Dans le cas où les ciseaux tournent mal, et si vous ne les avez pas commencés sous la cime des arbres, il est possible de désengager, juste après un croisement, en continuant dans le même virage (sans renverser, donc), jusqu'à reprendre visuel sur le bandit qu'on avait fait passer dans les six. Cette manœuvre ne suffira peut-être pas à vous tirer du combat, mais fournit de la séparation, et permet de réengager en de meilleurs (moins mauvais ?) termes.

Yo-yo haut

Le yoyo haut permet aussi d’éviter d’overshooter, et de réduire l’AOT ; il peut se faire quand on a à peu près la même vitesse que l'autre, et qu'on manque de lead pour un lag roll. Dans l’exemple ci-dessous, on est dans le même virage que l'autre, l'AOT augmente, on se rapproche assez rapidement et on va overshooter si on continue le même virage. On met alors les ailes à 45° (en roulis) et on monte (1). Une fois au-dessus (2), on vise sur/devant/derrière l'autre (suivant le rapprochement qu'on veut avoir à la fin) et on tire le manche pour se retrouver en position (3).

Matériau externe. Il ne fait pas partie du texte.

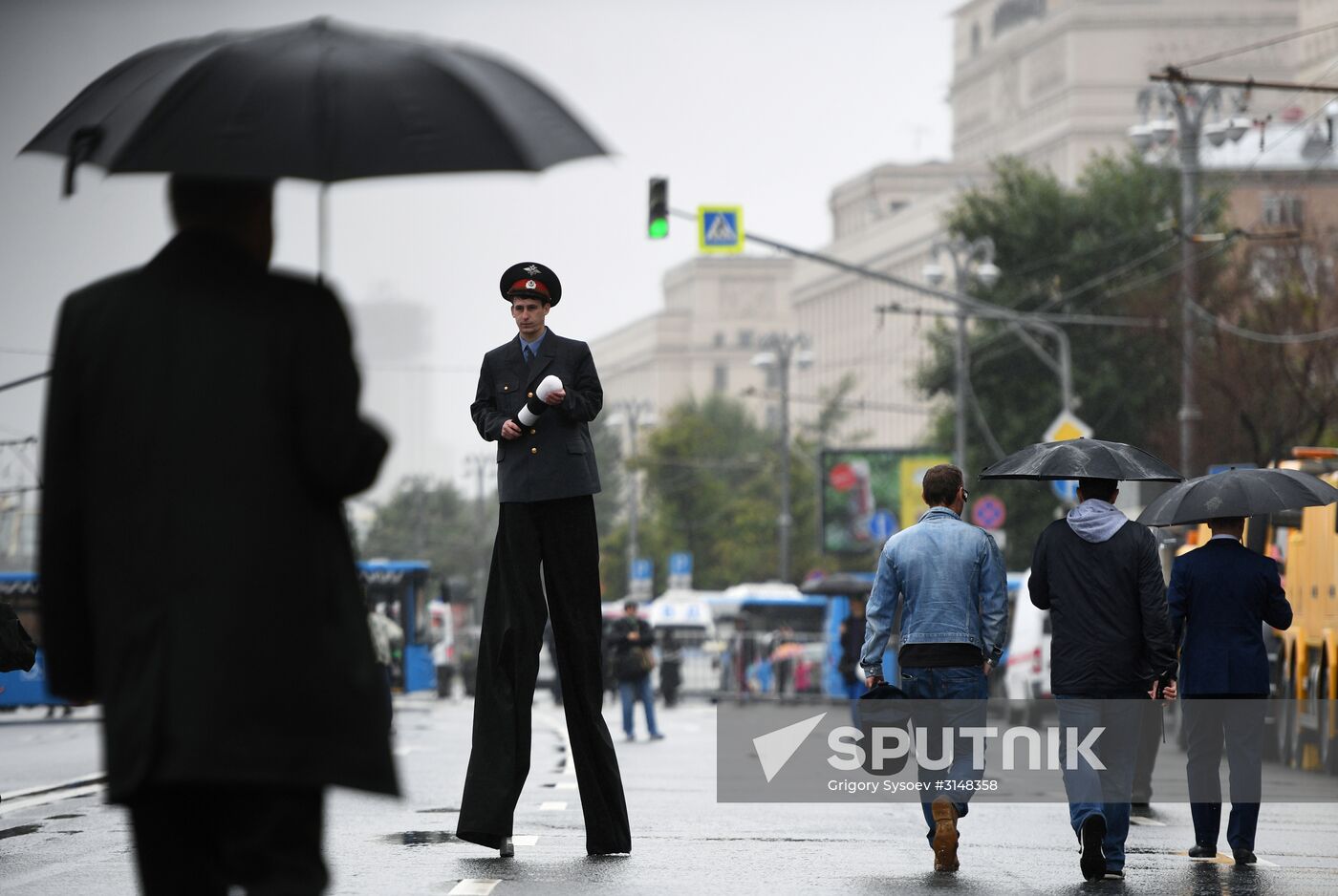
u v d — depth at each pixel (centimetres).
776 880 2680
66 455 1363
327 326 1360
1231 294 12375
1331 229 12569
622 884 2569
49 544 1368
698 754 6372
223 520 1323
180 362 1338
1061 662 2884
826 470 15862
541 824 3444
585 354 2836
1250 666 3119
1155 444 14512
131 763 1306
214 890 1398
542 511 2825
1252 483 3259
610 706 13000
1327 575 5891
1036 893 2609
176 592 1318
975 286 16662
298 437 1347
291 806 1341
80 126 1412
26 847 3083
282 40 1409
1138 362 15938
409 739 6944
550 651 12144
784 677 14175
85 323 1361
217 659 1306
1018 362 16412
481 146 1386
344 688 1347
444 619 16125
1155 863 3062
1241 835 3069
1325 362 11531
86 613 1383
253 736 1306
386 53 1415
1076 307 16250
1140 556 2878
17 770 5397
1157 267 15975
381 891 2452
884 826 3597
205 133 1357
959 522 2945
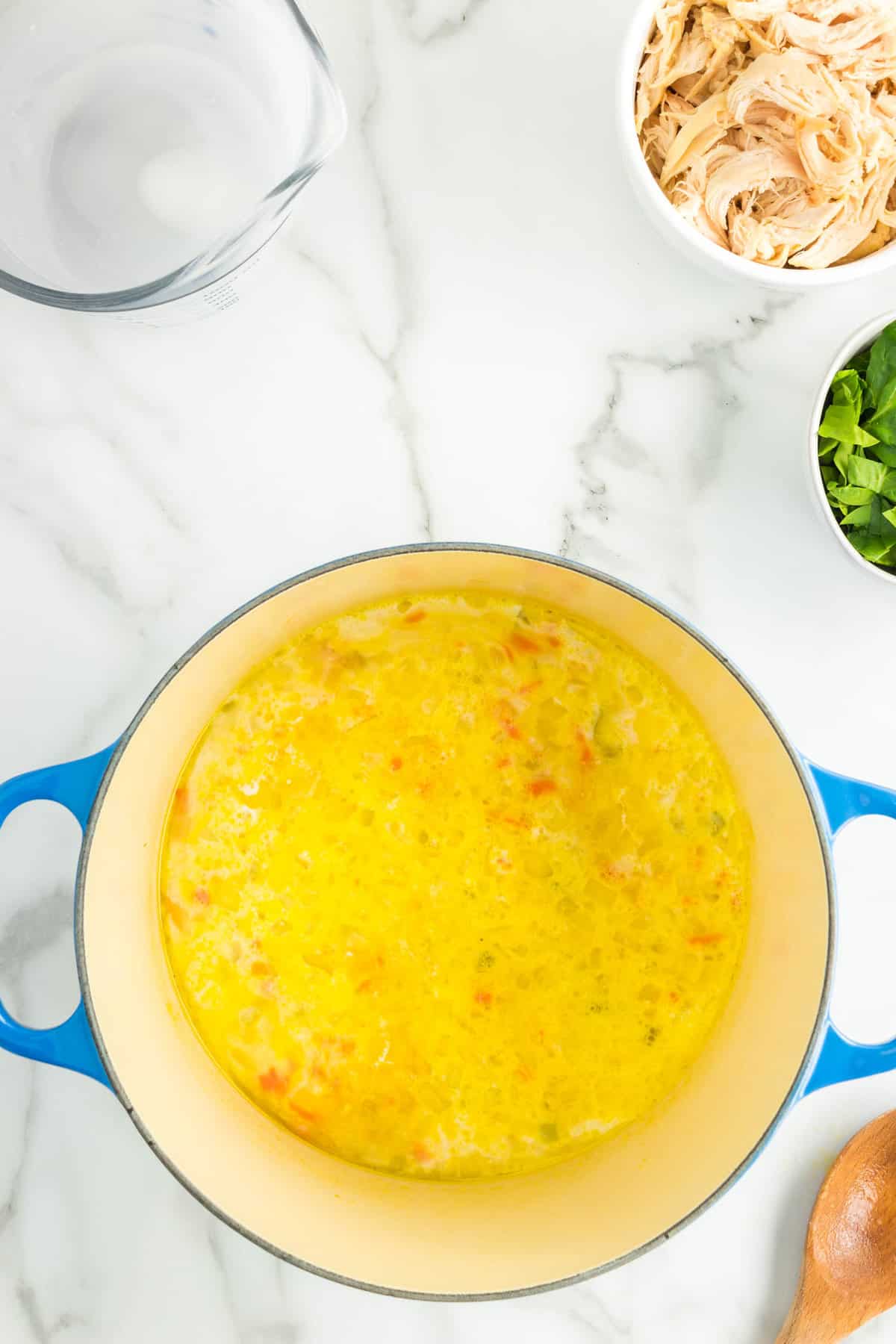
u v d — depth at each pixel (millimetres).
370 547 734
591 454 736
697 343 734
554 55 722
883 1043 711
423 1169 721
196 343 729
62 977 731
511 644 725
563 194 726
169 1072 694
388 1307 735
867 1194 731
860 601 735
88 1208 732
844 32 682
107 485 731
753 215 705
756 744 685
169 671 660
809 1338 726
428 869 727
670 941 727
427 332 731
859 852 738
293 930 724
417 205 726
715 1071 715
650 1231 678
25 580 732
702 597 737
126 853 687
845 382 698
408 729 726
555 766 727
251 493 732
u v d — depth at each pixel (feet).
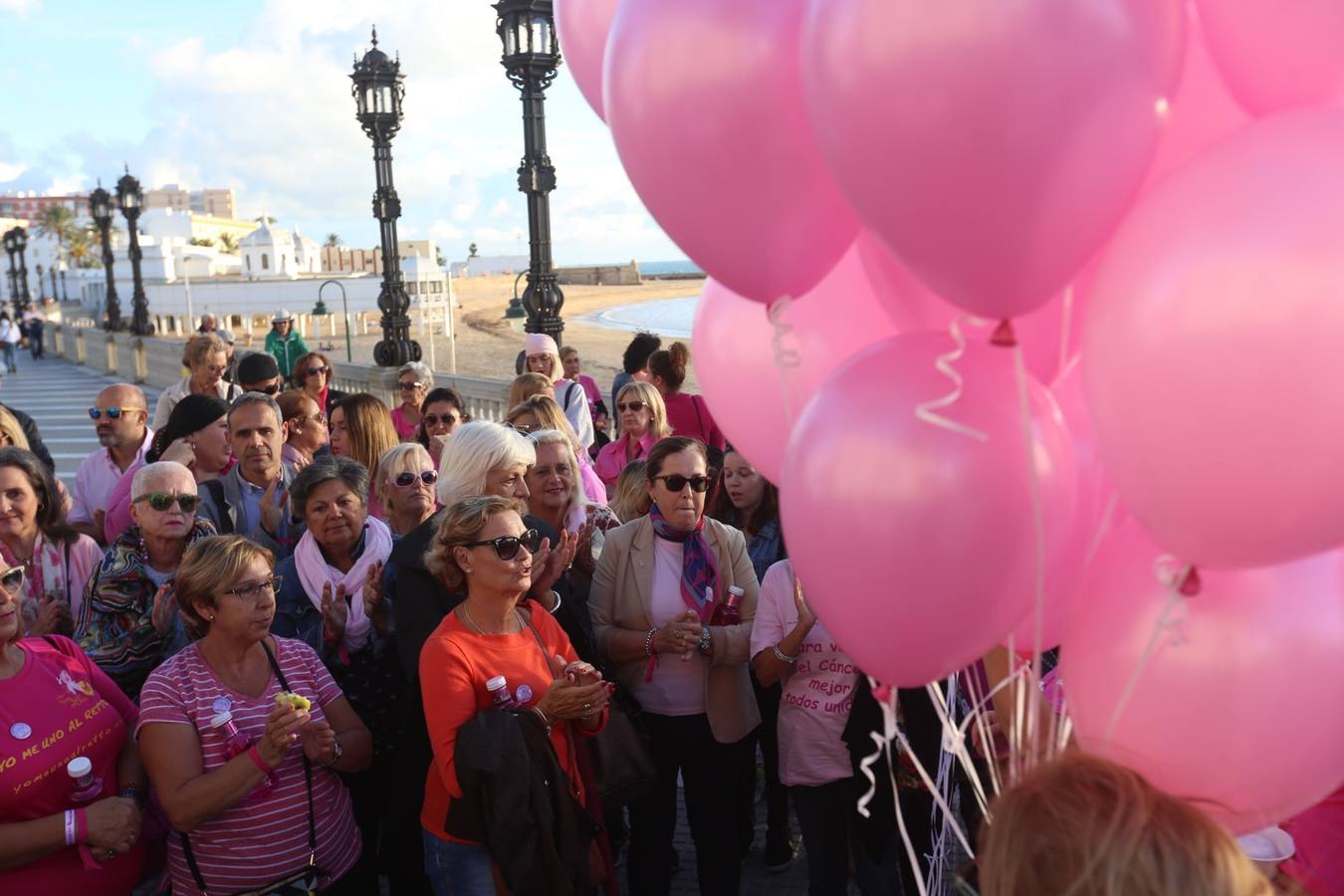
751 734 12.82
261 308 148.36
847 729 10.98
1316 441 4.34
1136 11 4.46
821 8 4.86
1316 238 4.27
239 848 9.46
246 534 14.92
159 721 9.42
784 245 5.89
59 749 9.27
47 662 9.68
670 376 23.72
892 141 4.60
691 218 5.84
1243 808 5.54
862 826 10.98
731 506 15.30
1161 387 4.59
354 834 10.42
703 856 11.93
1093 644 5.74
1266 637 5.18
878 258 6.23
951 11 4.34
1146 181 5.44
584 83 7.61
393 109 43.88
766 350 7.26
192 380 24.38
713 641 11.71
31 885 8.92
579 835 9.46
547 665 10.23
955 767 10.39
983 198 4.57
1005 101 4.33
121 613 12.13
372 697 11.90
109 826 9.09
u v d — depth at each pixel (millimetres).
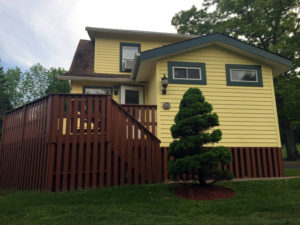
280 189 5629
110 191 5402
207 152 5195
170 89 8367
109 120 6336
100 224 3434
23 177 6625
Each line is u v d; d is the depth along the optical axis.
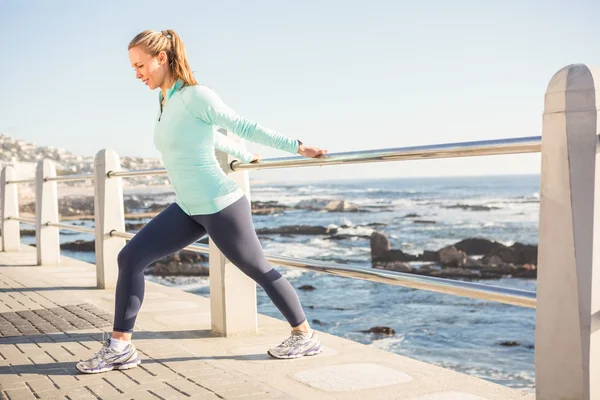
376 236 35.00
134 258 3.31
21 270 7.84
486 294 2.36
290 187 118.50
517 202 91.56
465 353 9.58
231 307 4.13
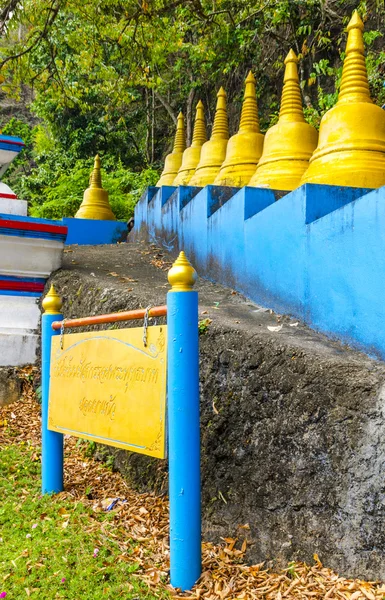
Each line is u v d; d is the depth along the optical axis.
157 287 6.18
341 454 2.90
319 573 2.78
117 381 3.23
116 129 20.91
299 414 3.19
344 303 4.06
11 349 6.59
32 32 10.72
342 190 4.79
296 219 4.84
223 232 6.52
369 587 2.57
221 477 3.59
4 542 3.21
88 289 6.33
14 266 6.87
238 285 6.07
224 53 14.59
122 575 2.84
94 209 13.03
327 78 13.02
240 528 3.31
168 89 19.02
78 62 11.67
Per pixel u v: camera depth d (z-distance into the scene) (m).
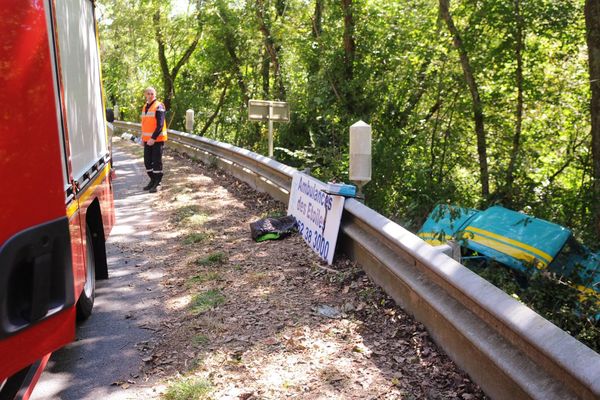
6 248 2.74
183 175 13.07
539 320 3.06
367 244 5.50
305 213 7.35
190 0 24.66
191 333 4.61
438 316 4.18
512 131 13.41
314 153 14.43
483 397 3.51
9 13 2.77
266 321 4.80
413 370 3.90
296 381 3.81
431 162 13.55
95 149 5.34
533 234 6.87
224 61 26.45
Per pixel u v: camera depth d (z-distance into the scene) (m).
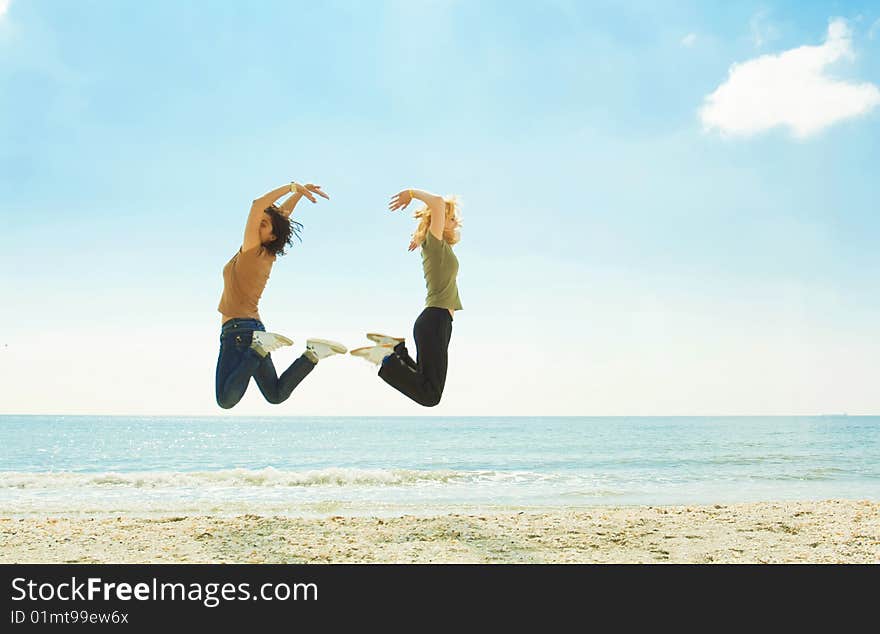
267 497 12.80
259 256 4.69
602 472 20.09
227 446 42.62
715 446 37.19
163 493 13.55
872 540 7.08
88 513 10.08
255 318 4.71
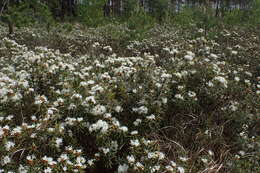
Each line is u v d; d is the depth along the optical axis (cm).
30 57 446
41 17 1001
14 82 355
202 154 378
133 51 768
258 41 1004
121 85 397
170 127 409
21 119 328
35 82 404
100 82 387
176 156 360
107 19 1439
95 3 1300
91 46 756
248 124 415
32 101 352
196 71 473
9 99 325
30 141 275
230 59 700
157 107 368
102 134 292
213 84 450
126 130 304
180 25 1375
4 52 599
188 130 418
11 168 246
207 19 1254
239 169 335
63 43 864
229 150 382
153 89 397
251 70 642
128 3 1772
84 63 517
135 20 1156
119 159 301
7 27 1020
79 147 302
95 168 319
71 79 401
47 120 288
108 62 485
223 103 453
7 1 907
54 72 414
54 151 279
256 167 342
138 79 422
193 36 984
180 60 525
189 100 408
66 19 1416
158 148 313
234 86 477
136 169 274
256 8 1680
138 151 292
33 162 245
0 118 291
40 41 832
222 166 350
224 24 1339
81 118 301
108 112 340
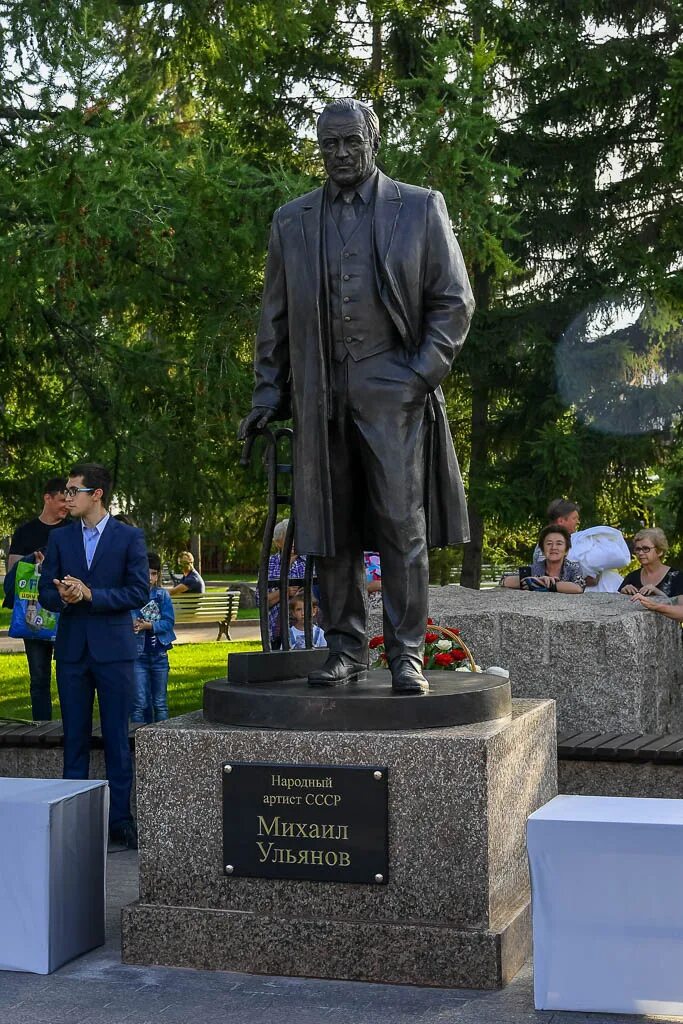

Ici, le pilote a décidé de prendre du lead pour faire une passe de tir en déflexion sur le bandit.

Exemple en image

Il ne faut pas monter avec trop d’angle, car on diminuerait trop la composante horizontale de la vitesse et on laisserait un espace à l’autre pour augmenter la séparation et s’échapper. On ne doit pas non plus piquer trop fort sur le bandit, lui laissant la possibilité de partir en chandelle et générer ainsi un overshoot vertical.

Yo-yo bas

Il est destiné, contrairement à pas mal de figures hors du plan vues jusque là, à diminuer la séparation et à gagner de l'angle, mais il augmente l’AOT (c’est une manière efficace de couper un virage). Dans l’exemple, on se trouve dans le même virage que le bandit, mais assez loin et on n'a pas la possibilité de prendre de lead pour shooter : on est au maximum des possibilités de virage de l’avion. On baisse alors le nez, et la pesanteur aide alors le virage, permettant idéalement de gagner du lead (1) ; on commence ensuite à remonter tout en réduisant le taux de virage, quasi en cap d'interception si c’est possible, c'est-à-dire sans changer de cap (2); on se retrouve alors en-dessous du bandit avec un angle médiocre (AOT important), mais on a quand même une belle occasion de tir et on peut éventuellement serrer encore le virage, si possible, pour se placer derrière le bandit (3).

Exemple en image

Plus on prend de lead après (2), plus on se rapproche de l'autre; mais plus l'angle à rattraper en (3) est important. Mieux vaut deux petits yoyos qu'un trop gros; on s'expose moins à des contre-manœuvres (le défenseur peut virer après (2), en s'aidant de la gravité, pour rencontrer l'autre en quasi frontale; il peut aussi grimper (barrel-roll attack) pour se retrouver avec plus d'énergie derrière. Voici le schéma rituel :

Spirale défensive

En gros, des rolling scissors très serrés, direction verticale descendante. Avec un bandit dans les six, on peut générer de l'AOT en passant quasi sur le dos et en tirant sur le manche, on enclenche alors une spirale descendante. Si l'autre suit, les deux avions vont tourner l'un autour de l'autre, comme pour des rolling scissors. On ne peut continuer ça indéfiniment, à cause du sol, donc il faut bien tenter de faire passer le bandit devant (dessous). On ralentit l'avion avec volets, trains, gaz à zéro, etc pour rester le plus lent possible. Une fois que l'autre est passé, on fait ce qu'il faut pour rester à la bonne distance au-dessus de lui pour l'avoiner quand il va redresser ; on peut aussi s'évader facilement. Si on choisit la première solution, il ne faut pas rater son coup car l'autre va sortir de la figure avec plus d'énergie. A un angle de descente supérieur à 40° c'est la vitesse qui est prédominante pour calculer la vitesse de descente ; en dessous de 30° c'est l'angle de descente qui est prédominant. Il faut rester en dessous de la corner speed.

Exemple en image

Pour que cette technique marche, il faut entraîner l'attaquant dans la spirale : quand le bandit est en position de tir ou presque, on débute doucement la figure (on met peu de roulis, juste assez pour être en avance sur l'autre). Alors que le bandit tente de suivre, il se retrouve dans la spirale et on a déjà commencé à casser la vitesse. Si un bandit tente de se défendre en engageant une spirale défensive, la meilleure manière est de continuer le virage à plat, à sa verticale, et de descendre ensuite, avec une bonne marge.